A reminder that an A3 document really just outlines a story. It’s probably best for this medium for me to discuss the work of each Advisory Group member (with the exception of Patricia Flatley Brennan, who could not be with us this first time) and the impact on adjusting our work.

To also keep this manageable, I’ll do it over the course of the week, one each day.

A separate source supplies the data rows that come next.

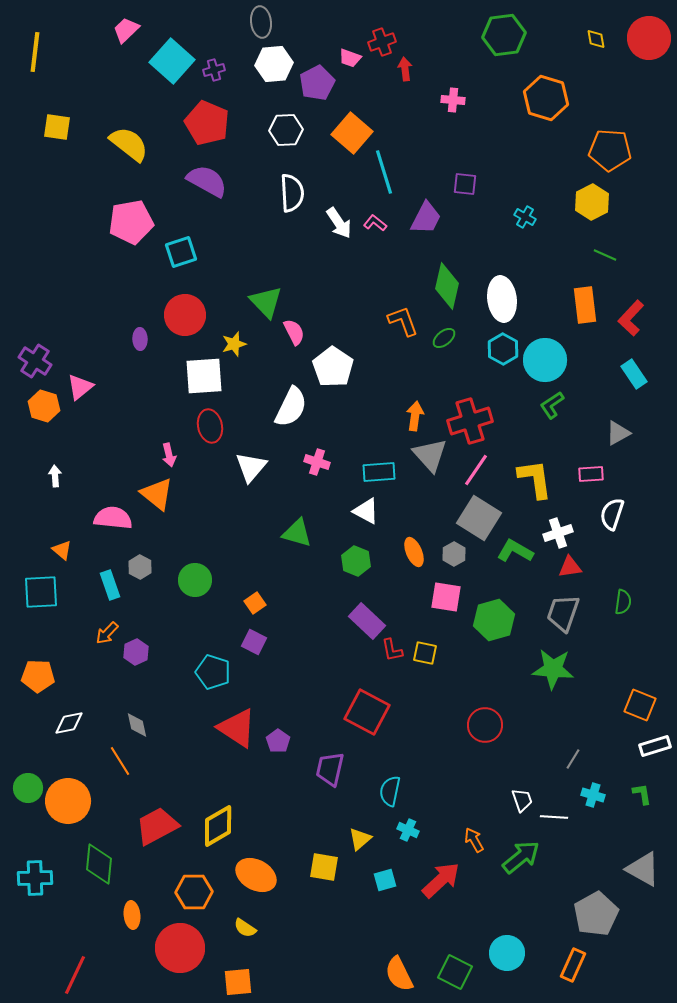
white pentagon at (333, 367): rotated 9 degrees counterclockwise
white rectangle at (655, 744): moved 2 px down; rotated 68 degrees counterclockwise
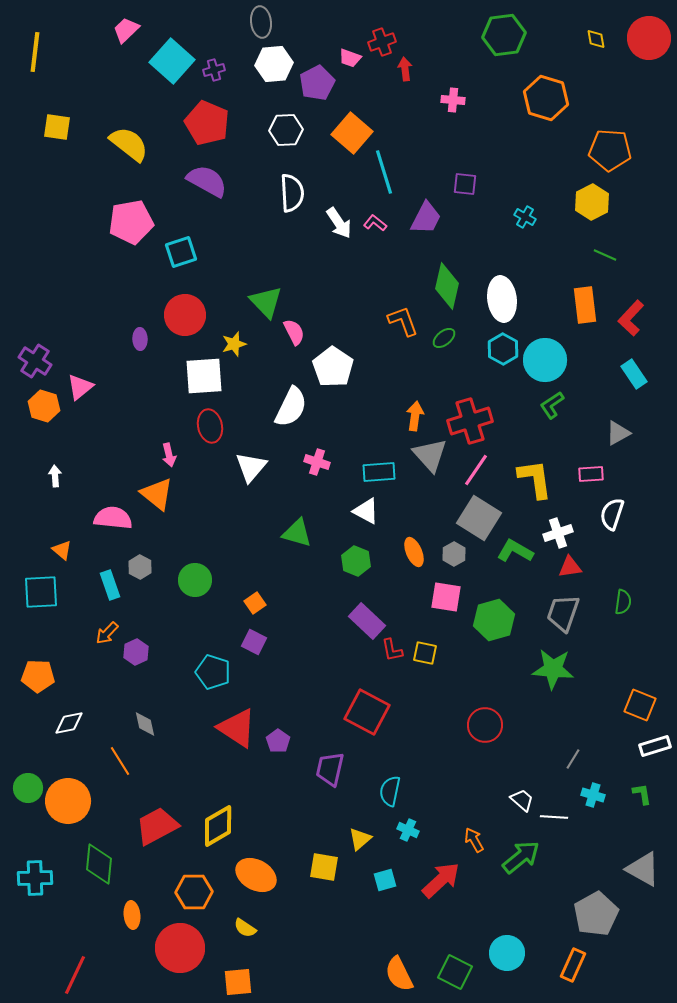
gray diamond at (137, 725): moved 8 px right, 1 px up
white trapezoid at (522, 800): rotated 30 degrees counterclockwise
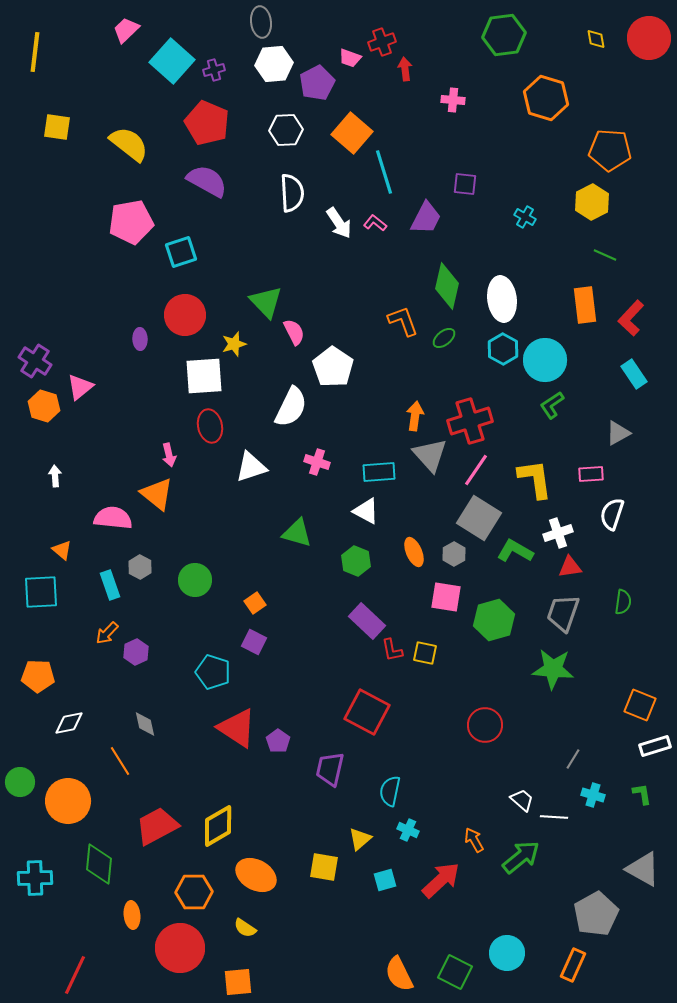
white triangle at (251, 467): rotated 32 degrees clockwise
green circle at (28, 788): moved 8 px left, 6 px up
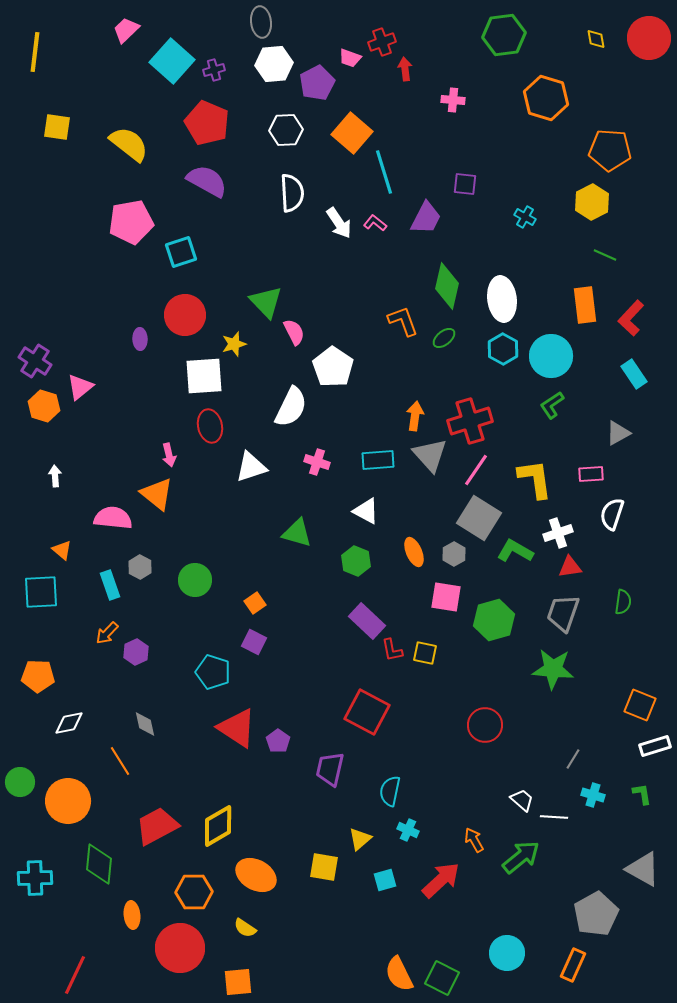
cyan circle at (545, 360): moved 6 px right, 4 px up
cyan rectangle at (379, 472): moved 1 px left, 12 px up
green square at (455, 972): moved 13 px left, 6 px down
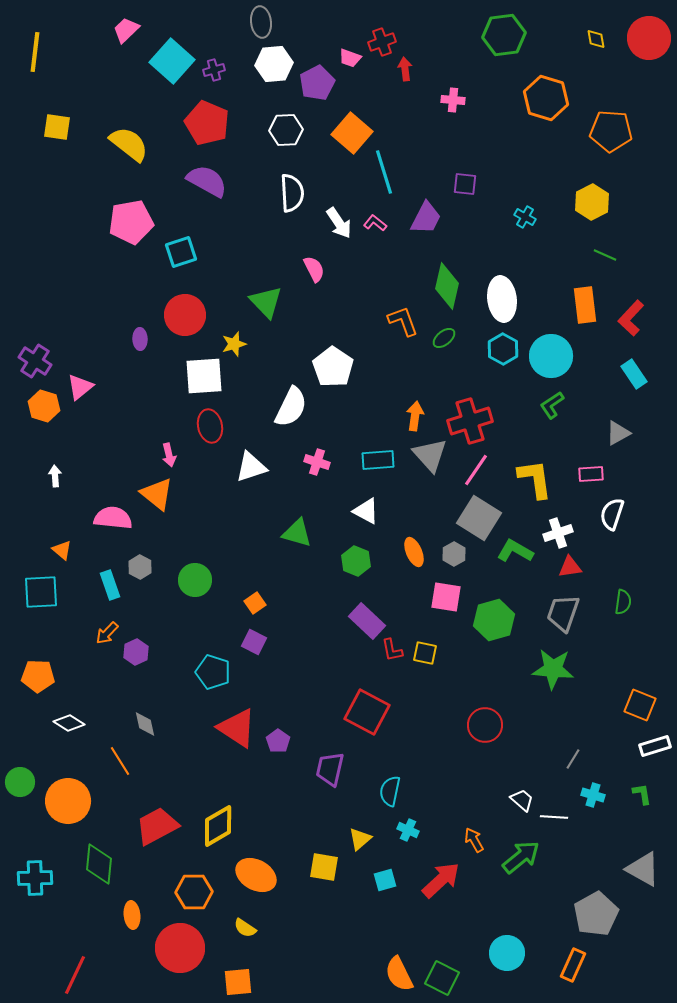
orange pentagon at (610, 150): moved 1 px right, 19 px up
pink semicircle at (294, 332): moved 20 px right, 63 px up
white diamond at (69, 723): rotated 44 degrees clockwise
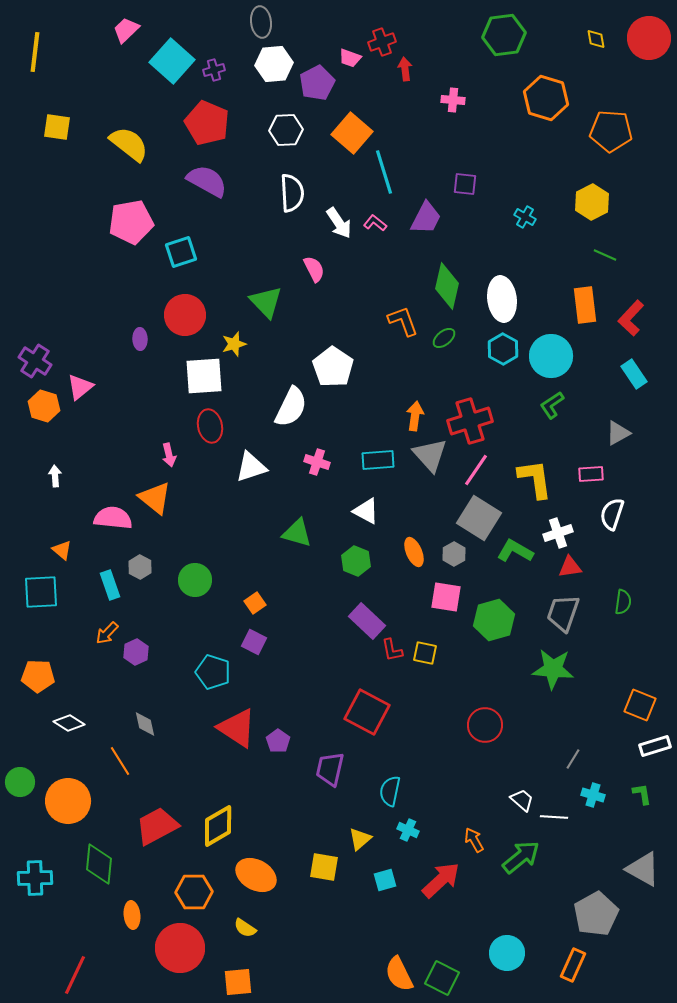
orange triangle at (157, 494): moved 2 px left, 4 px down
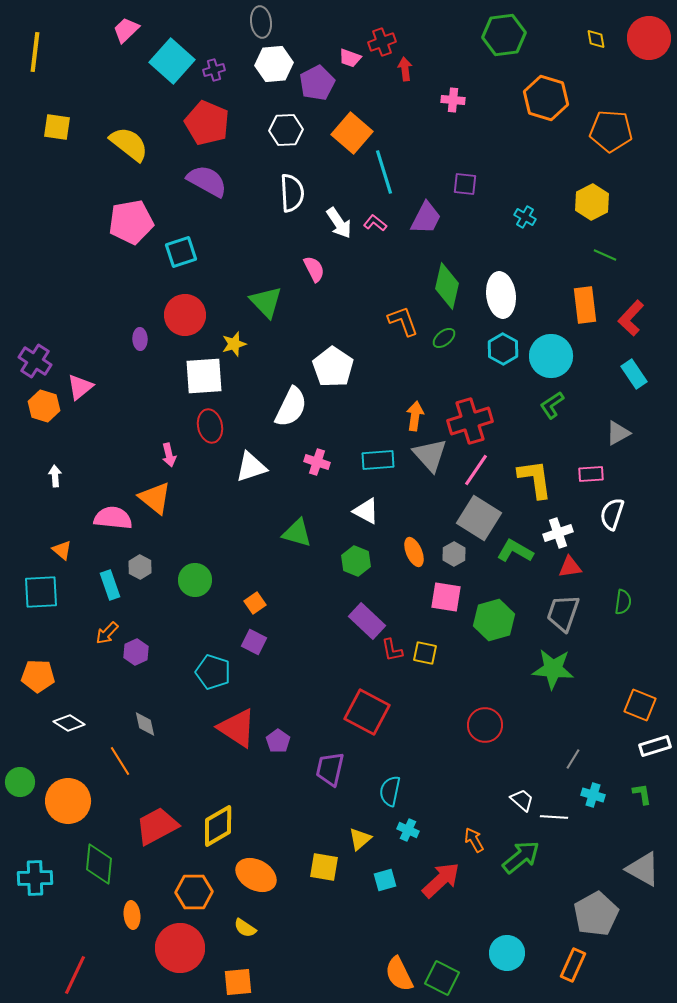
white ellipse at (502, 299): moved 1 px left, 4 px up
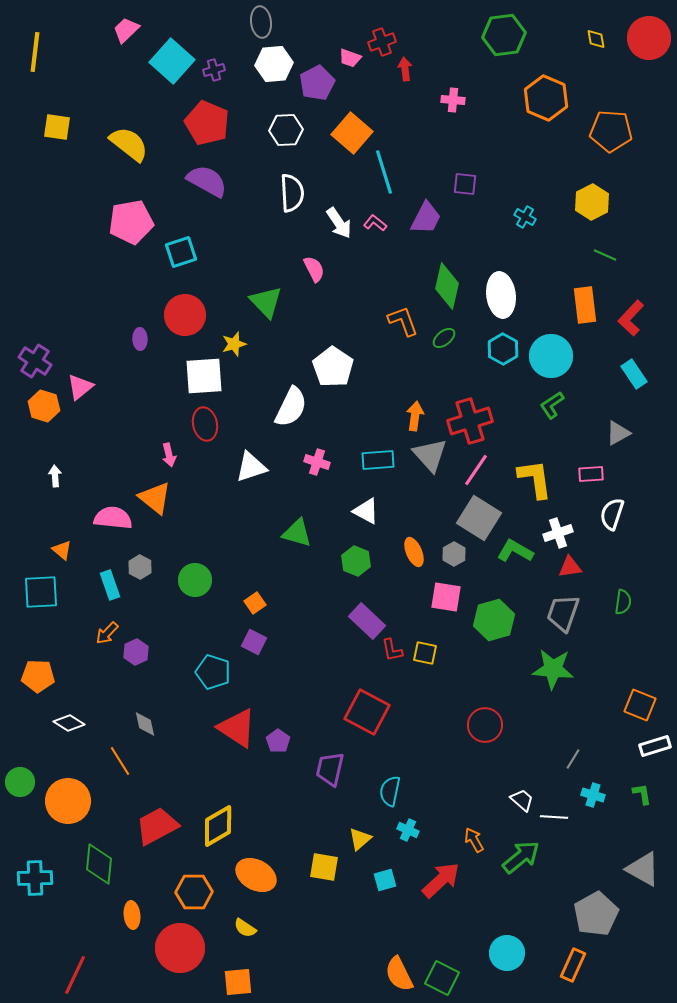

Michael Barr, MD, MBA, FACP: Michael, as Vice President of Practice Advisory and Improvement for the American College of Physicians, is leading the Medical Home work of the College. This includes establishing the “systemness” of the Medical Home, as well as understanding the economics of the Medical Home. He is working with payers to establish the benefit to patients and ability of Medical Home to address self-management goals. As currently devised, this model is most effective in practices where there are longitudinal relationships, such as primary care, but also in specialty care in certain circumstances. Several demonstration projects are set to begin in 2008. The College’s Center for Practice Innovation has been working with small practices to transform them, in line with Medical Home principles. The ACP is heavily involved in technology issues, at the level of some delivery systems. Finally, we are alerted to the publication of a white paper in the Annals of Internal Medicine on payment methodologies.

Adjustment: The impact of Medical Home discussions locally and nationally is very clear, and observations in PCHIT should be connected to Medical Home principles. Ted Eytan is presenting at the CPI conference in Washington, DC, on November 17 and will be spending time with CPI staff and practices as part of this involvement. The ACP white paper will be reviewed by us as well for implications for PCHIT.